Breaking ground on your start-up can be the most exhilarating and nerve-racking experience of your career. The truth was, I was confident but scared shitless.

I liken the feeling to my sophomore college football season as a backup, when our all-Ivy receiver tweaked his hamstring in the second quarter of the championship game, and suddenly I found myself on the field, team driving on a crucial 3rd and 6 just out of field goal range.

As the ink on my business plan for SKYLABS dried, my own fear was less about whether I had the requisite skills but whether I had the intestinal fortitude for the job. Was I ready to carry the burden of expectations I had imposed on myself? Was my vision compelling? Would people follow me? What to I do if I fail?

For an entrepreneur, the only way to reconcile excitement and fear is to get in the game.

In a quest for peak performance, I've made a point to seek out and listen to entrepreneurs who've taken the plunge before me--my father, a few close friends, and my business partners, to name a few. All considered, I've realized that one North Star has guided them: The sooner you realize that uncertainty is normal and that you only control a certain percentage of the outcomes in your business, the sooner you can get on with your job, which is to lead.

In the first year of running a startup, you're likely to face constant challenges: getting customers when you lack credentials, and then delivering on their expectations; driving revenue as your expenses increase and your investors are pressuring you; playing hurry-up-and-wait with new business prospects, who need you less than you need them.

The key is to take the hits and embrace the obstacles, no matter how uncomfortable. Indeed, when you truly own your discomfort, it disappears.

Here are a few things to consider when navigating those first 12 months to set up your business for a success that will endure.

1.  Know Yourself and Find Your A-Team

As a new entrepreneur, I realized a good part of my value would be in bringing the right people together--not only to bring in the right skills but to build a team that would encourage complementary thinking, critical reinforcement and provide necessary sounding boards and motivation.

At SKYLABS that meant first finding my business partner Adam, who brought startup experience and a unique blend of strategic and operational ability to the table. It just so happened that Adam's long-time high school pal was one of the leading car designers in the world. He became our chief of design, and attracted in turn a former colleague who had been head of innovation at Motorola/Google, giving us a chief of product steeped in physical product design and technology integration. Another of Adam's former colleagues happens to run a successful tech shop a few blocks over from our office; he is now our chief technology officer, helping shore up our dev and engineering chops. With this team in place, suddenly our startup had the combined experience to have serious conversations with the Fortune 500.

Behind any great team is a strong culture. Culture has to emanate from the founders, and even when it was just Adam and I sitting in the room, SKYLABS became authentically us. Why start something if you can't go to work every day (physically or virtually) and feel something, ignite something, inspire and be inspired? We're entrepreneurs. We simply don't know any other way. And our team embodies that spirit. With the right team in place, we not only had a more dynamic foundation, I could stay in my lane--ultimately responsible for growing the business and keeping the team aligned towards a shared vision.

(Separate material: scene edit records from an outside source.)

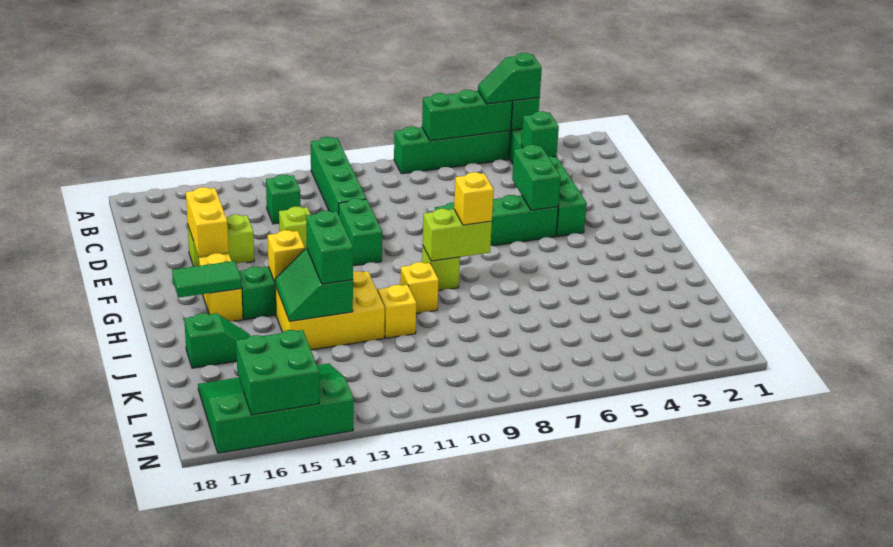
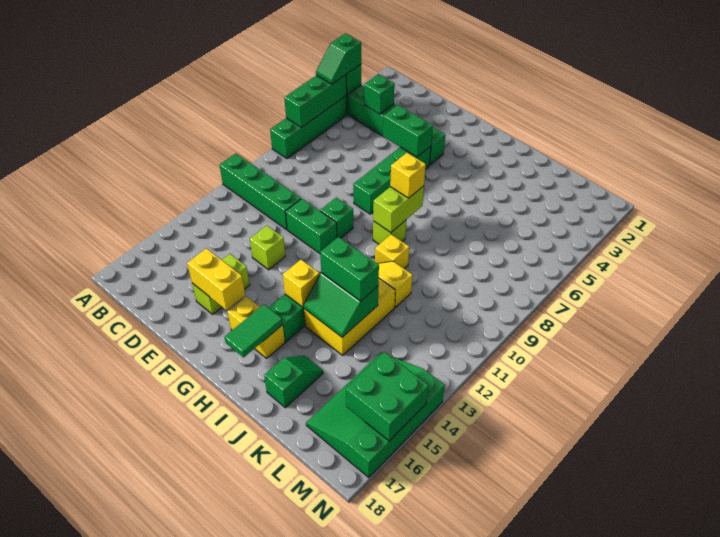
green brick C13 level 1 -> green brick F10 level 1

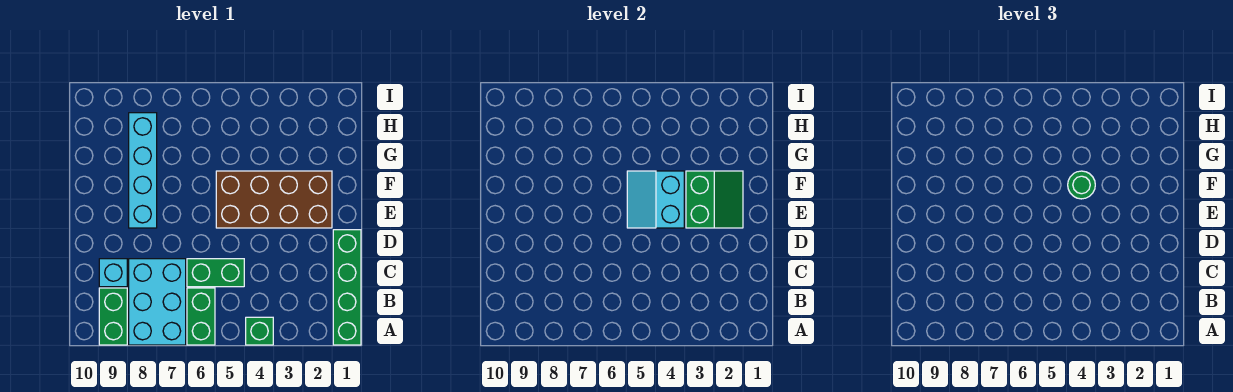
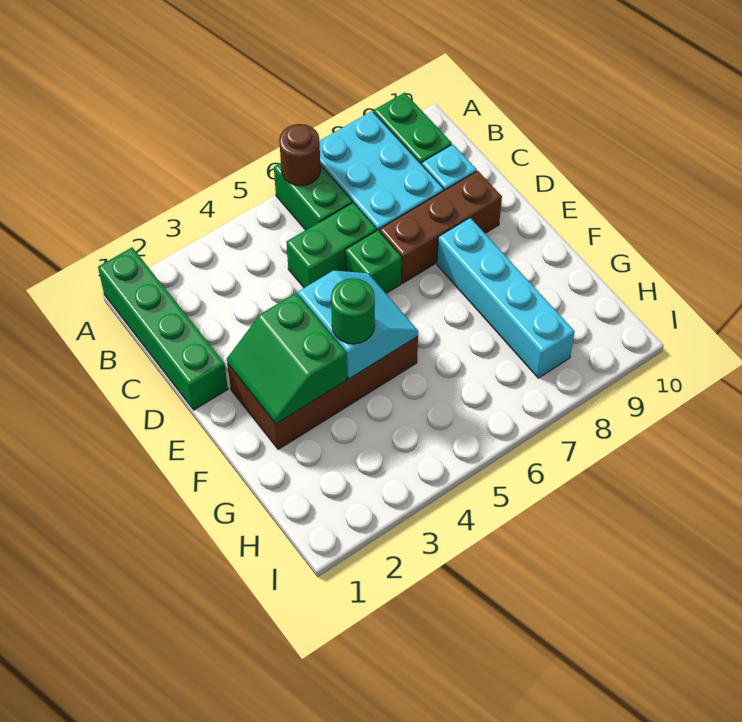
green brick A4 level 1 -> green brick D6 level 1
none -> brown round brick A6 level 2
none -> brown brick D7:D9 level 1

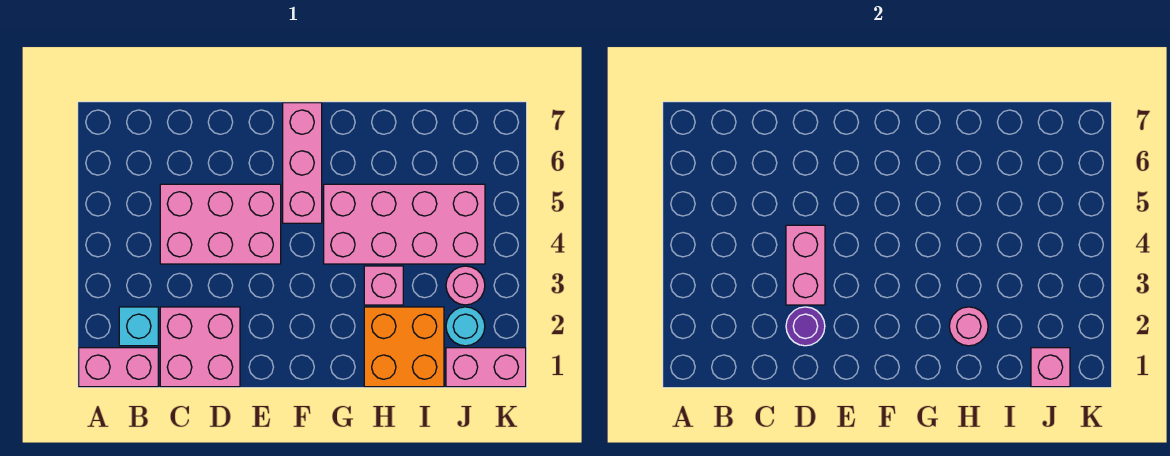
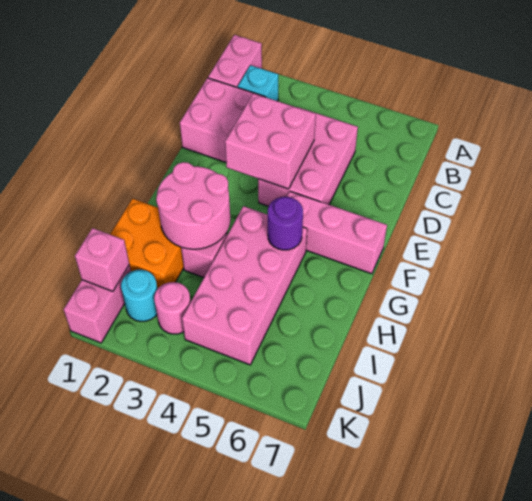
purple round brick D2 level 2 -> purple round brick G5 level 2
pink brick D3:D4 level 2 -> pink brick D3:E4 level 2
pink round brick H2 level 2 -> pink round brick G2:H3 level 2

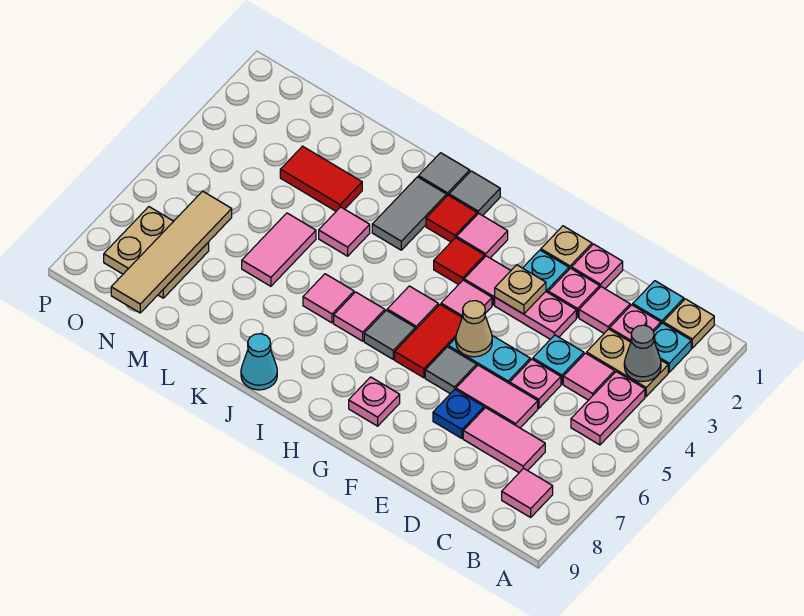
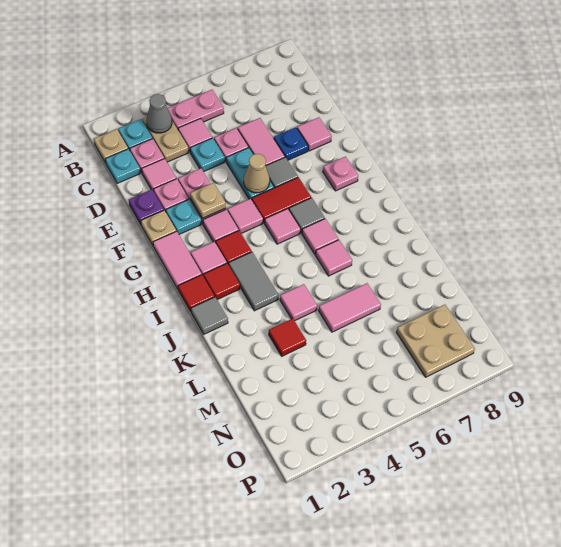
pink tile B8 level 1 -> pink tile E8 level 1
pink tile C7:D7 level 1 -> pink tile G1:H1 level 1
pink plate E1 level 1 -> purple plate E1 level 1
grey tile I1 level 1 -> red tile I1 level 1
grey tile J2:J3 level 1 -> grey tile I3:J3 level 1
cyan cone J9 level 1 -> none
red tile L3:M3 level 1 -> red tile L3 level 1
tan tile N6:N9 level 2 -> none

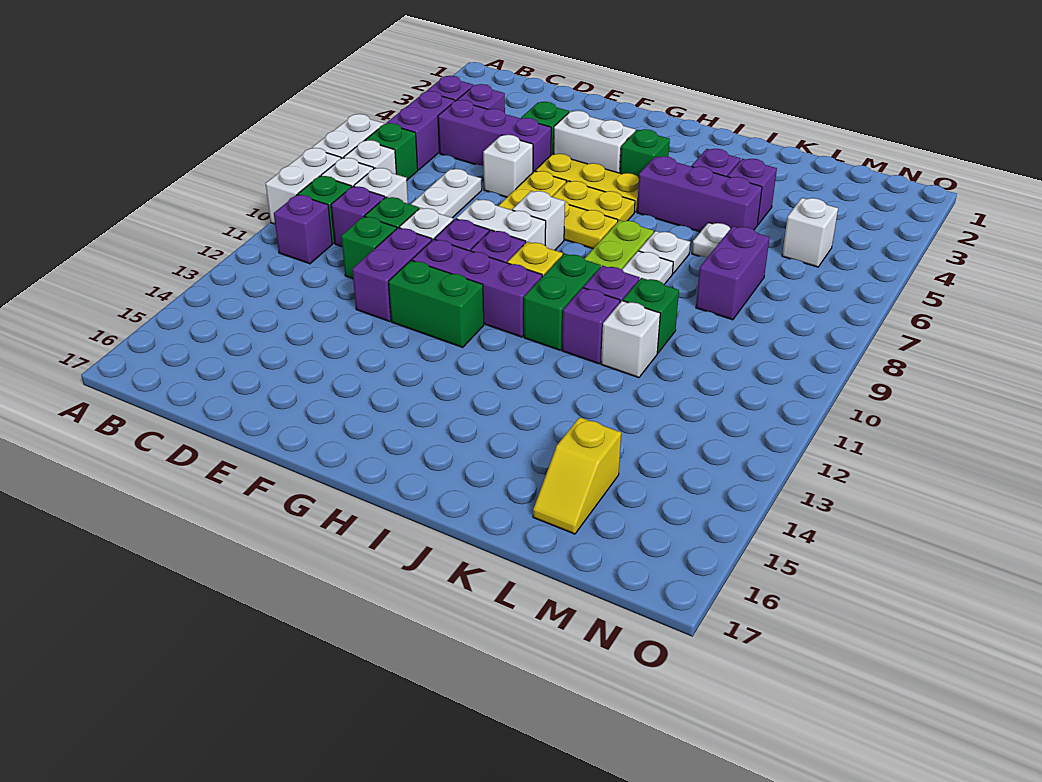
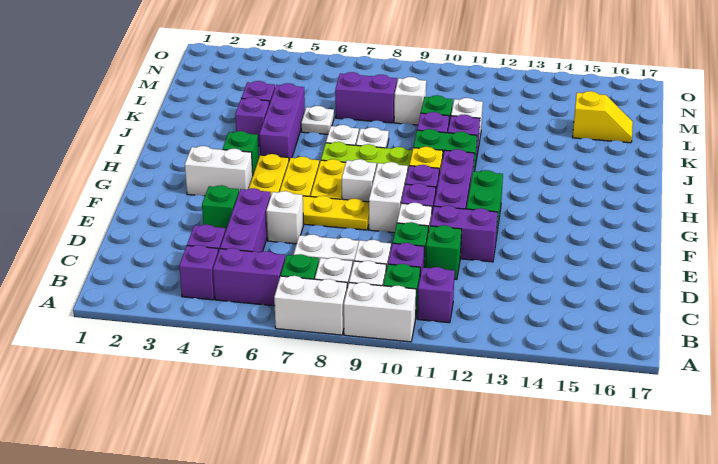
white brick F4:G4 level 1 -> white brick G3:G4 level 1
white brick M5 level 1 -> white brick L9 level 1

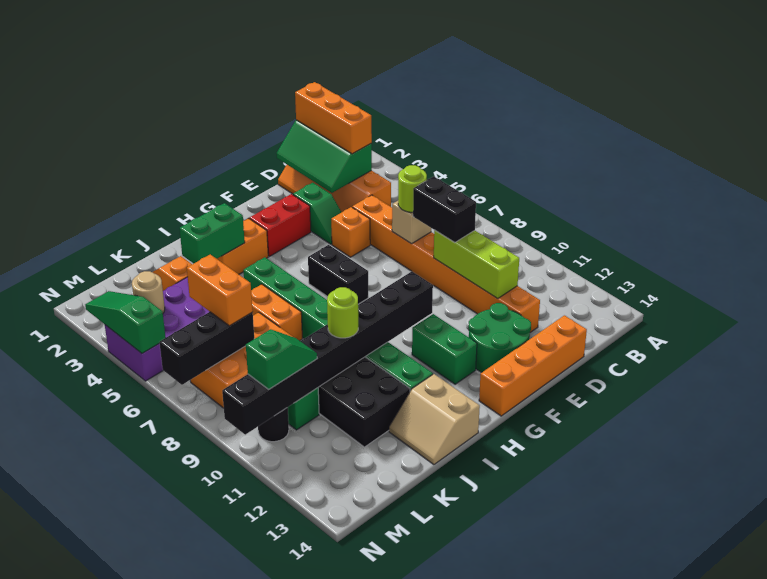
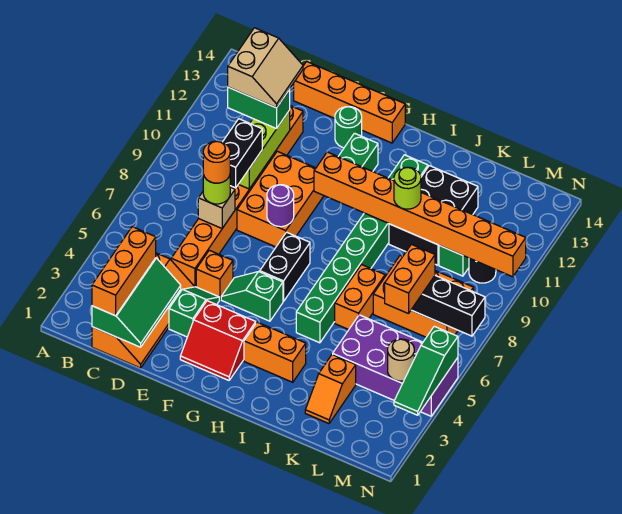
none -> orange round brick D7 level 4
none -> orange brick E8:F10 level 1
green round brick E12:F13 level 1 -> green round brick F13 level 1
none -> purple round brick F8 level 2
black brick G10:N10 level 2 -> orange brick G10:N10 level 2
green brick I3:J3 level 2 -> green brick C11:D11 level 3
tan slope I13:J14 level 1 top I -> tan slope C11:D12 level 4 top C
green slope L10:M10 level 3 top M -> green slope F5:G5 level 1 top G

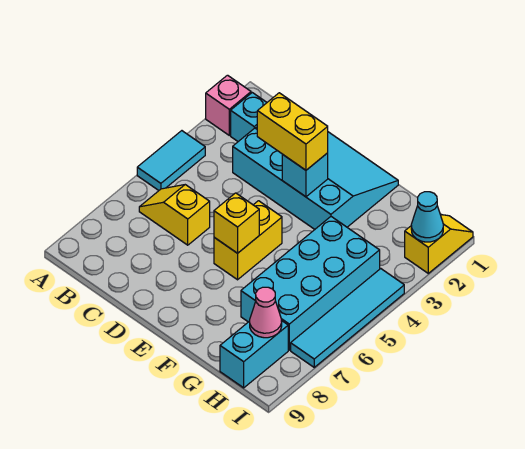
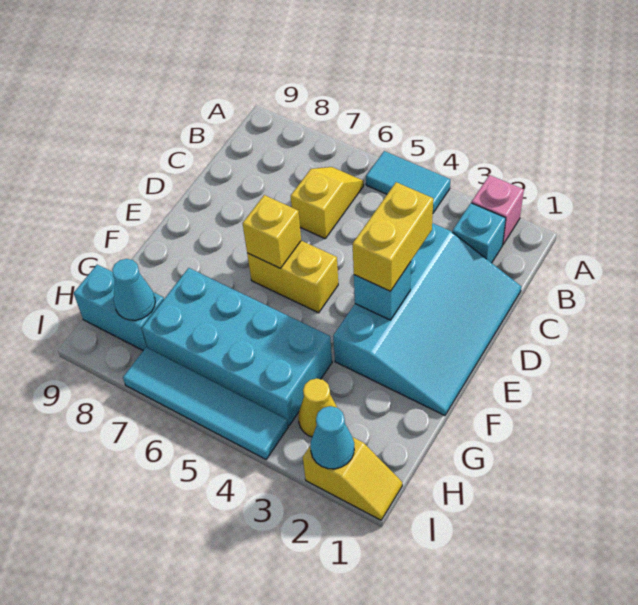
none -> yellow cone H3 level 1
pink cone H8 level 2 -> cyan cone H8 level 2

2. Don't Be Afraid of Being Shameless

Running a startup calls for some shamelessness. You need to balance faking it till you make it with being honest, authentic and true to your vision. Some people are allergic to namedropping. Yes, you have to be artful, but you need to be bold and project confidence.

In the first six months, the SKYLABS story (and what we did) was in a constant state of refinement.  In our early days, we referred to ourselves as a Marketing & Innovation Lab. As I listened more closely, I could tell that using "marketing" in our description was confusing people. It was a pillar of the business (and an area in which we had deep experience), but it was not the business we were in. We ended up tucking it under the innovation umbrella and positioning evolved:

We focus on the alchemy that simultaneously creates new value for consumers and businesses by developing transformative and disruptive concepts, products and solutions.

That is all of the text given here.